WHAT THE EXERCISE ASKS — Output, exactly as written, the lines below starting at the line containing "Las más leídas" and ending at the line containing "ier nicht ersichtlichen". Drop the pictures and keep both end lines.

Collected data
++++

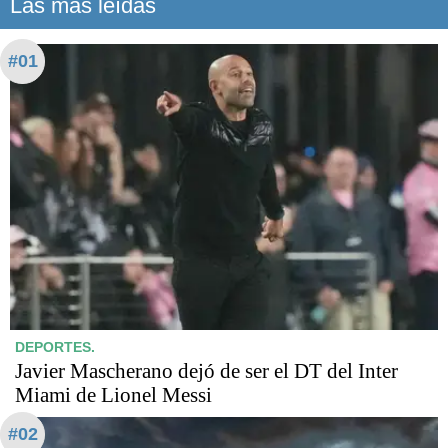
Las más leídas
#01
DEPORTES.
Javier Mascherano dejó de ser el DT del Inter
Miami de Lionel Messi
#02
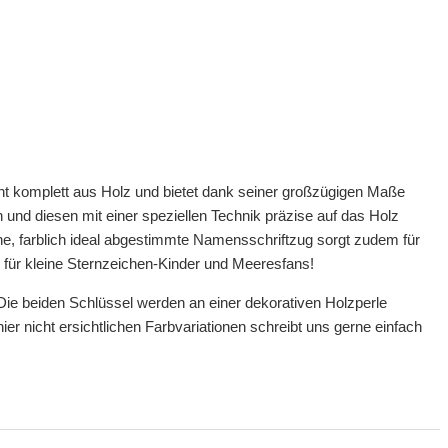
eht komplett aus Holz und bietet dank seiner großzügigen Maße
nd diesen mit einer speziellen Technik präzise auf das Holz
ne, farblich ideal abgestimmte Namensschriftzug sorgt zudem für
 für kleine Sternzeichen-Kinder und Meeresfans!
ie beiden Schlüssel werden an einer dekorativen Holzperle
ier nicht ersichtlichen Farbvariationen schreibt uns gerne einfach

++++

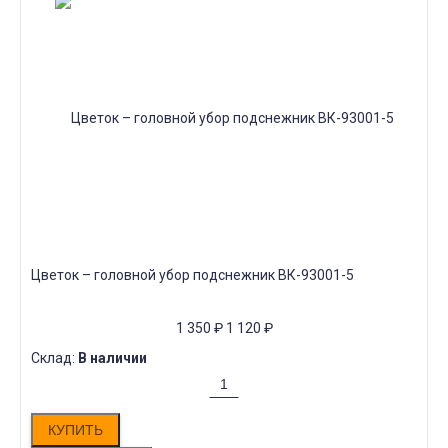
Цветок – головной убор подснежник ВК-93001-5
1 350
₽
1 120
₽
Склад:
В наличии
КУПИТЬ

++++

WRITTEN REPLY —
Las más leídas
#01
DEPORTES.
Javier Mascherano dejó de ser el DT del Inter
Miami de Lionel Messi
#02
eht komplett aus Holz und bietet dank seiner großzügigen Maße
nd diesen mit einer speziellen Technik präzise auf das Holz
ne, farblich ideal abgestimmte Namensschriftzug sorgt zudem für
 für kleine Sternzeichen-Kinder und Meeresfans!
ie beiden Schlüssel werden an einer dekorativen Holzperle
ier nicht ersichtlichen Farbvariationen schreibt uns gerne einfach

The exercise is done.